▶ **RECORDED INFORMATION**:
Segment Open

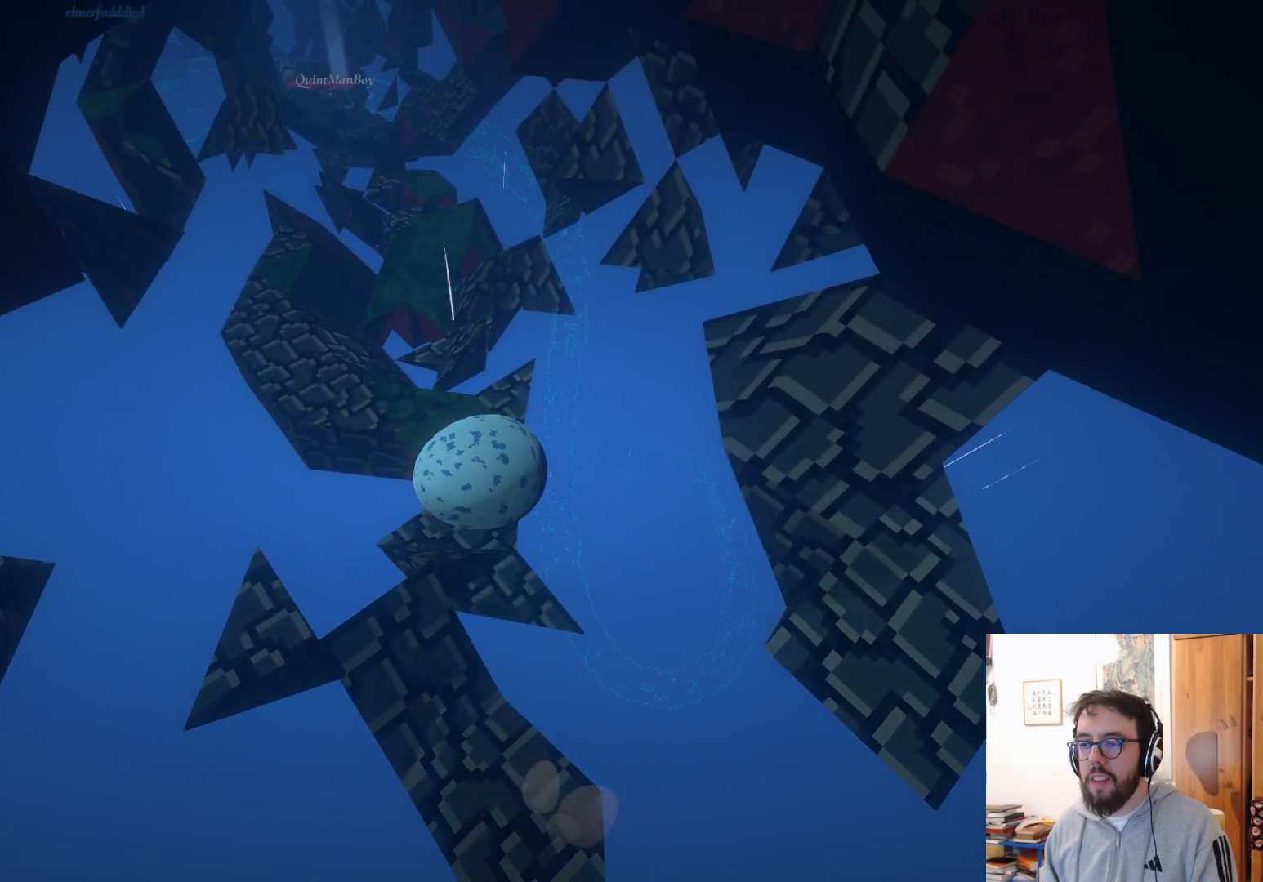
{"buttons": [], "left_stick": "up", "right_stick": "center", "events": [[50, "left_stick", "up-right"], [383, "left_stick", "up"]]}
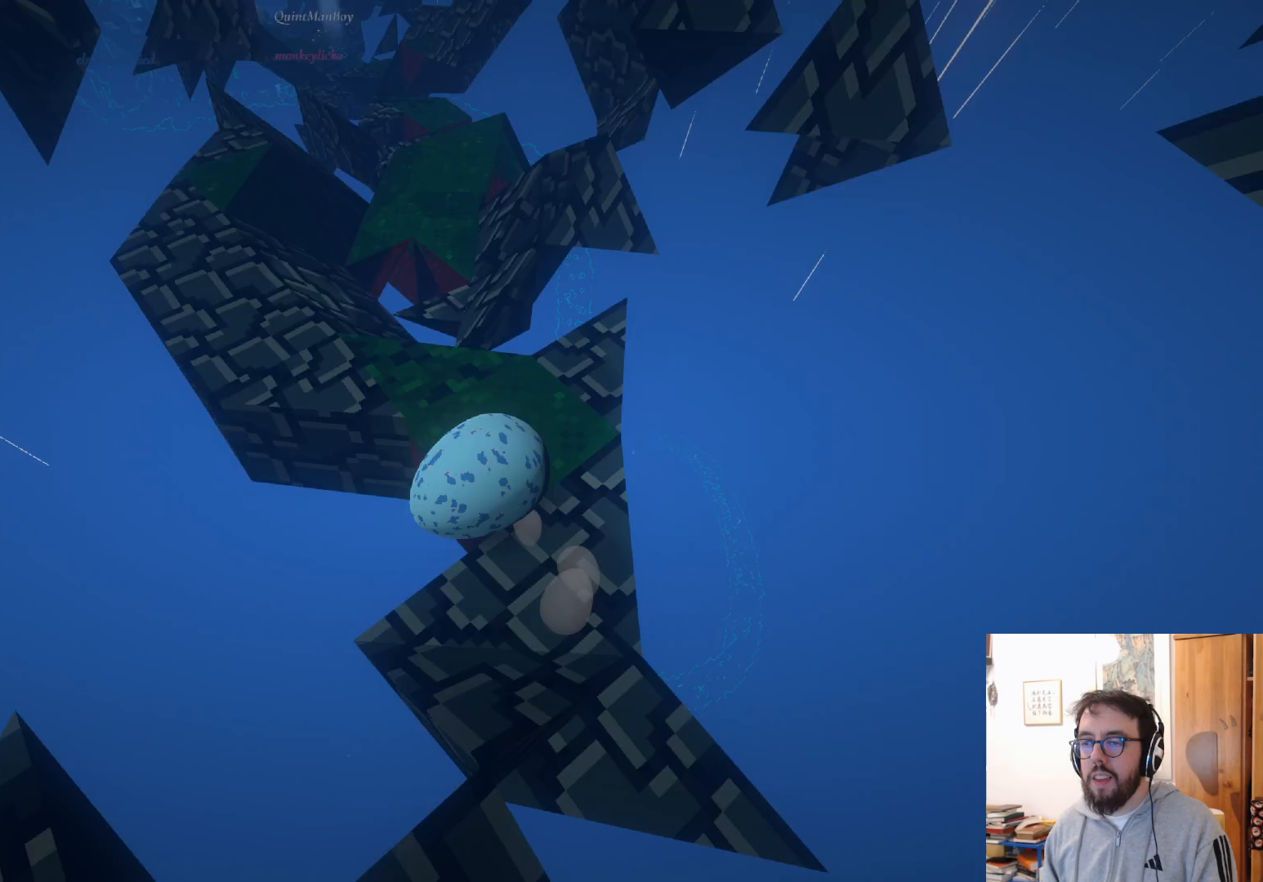
{"buttons": ["A"], "left_stick": "up", "right_stick": "center", "events": [[83, "left_stick", "up-left"], [317, "left_stick", "up"], [367, "A", "down"]]}
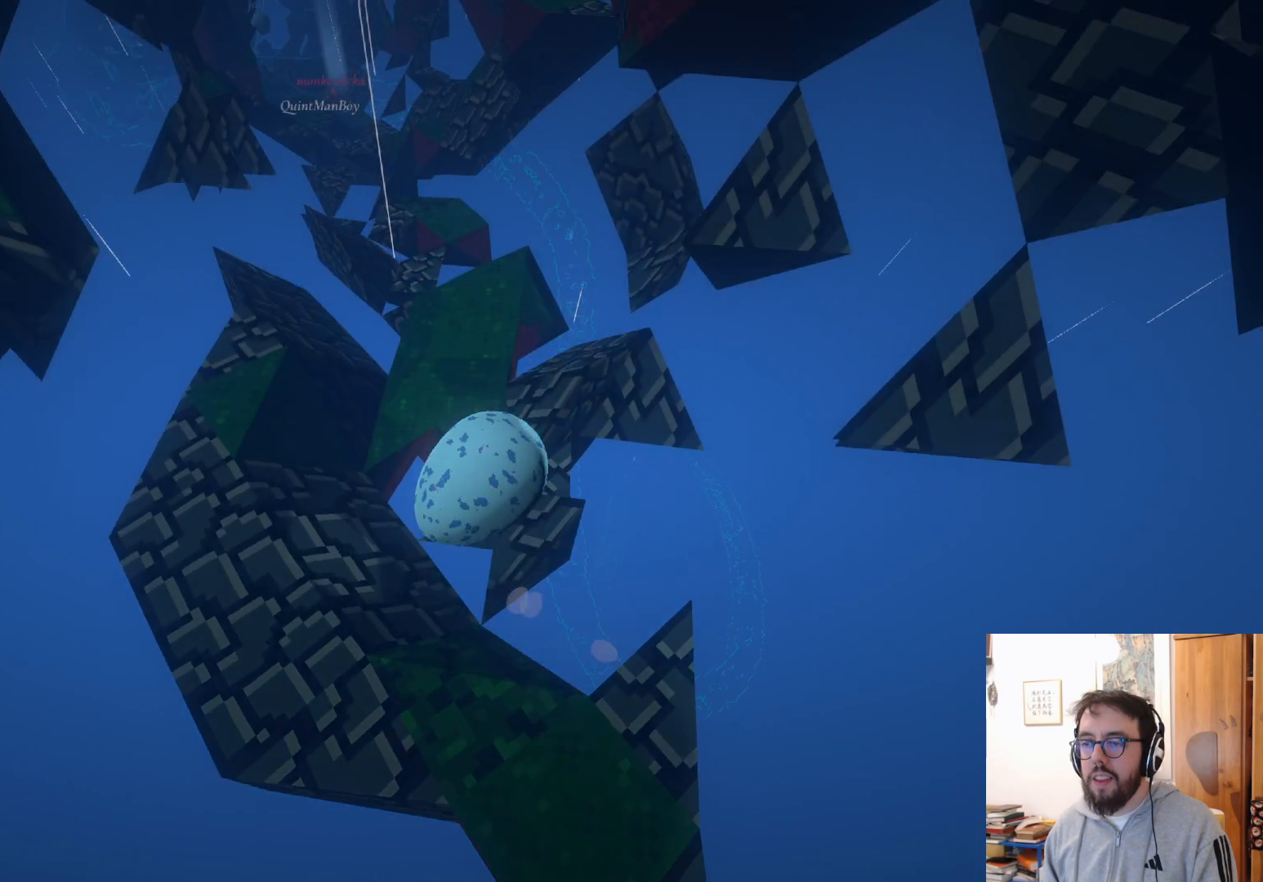
{"buttons": [], "left_stick": "up-right", "right_stick": "center", "events": [[33, "left_stick", "up-right"], [350, "A", "up"]]}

Segment Closed

Output the whole listing again, exactly, without its pictures.

{"buttons": [], "left_stick": "up", "right_stick": "center", "events": [[50, "left_stick", "up-right"], [383, "left_stick", "up"]]}
{"buttons": ["A"], "left_stick": "up", "right_stick": "center", "events": [[83, "left_stick", "up-left"], [317, "left_stick", "up"], [367, "A", "down"]]}
{"buttons": [], "left_stick": "up-right", "right_stick": "center", "events": [[33, "left_stick", "up-right"], [350, "A", "up"]]}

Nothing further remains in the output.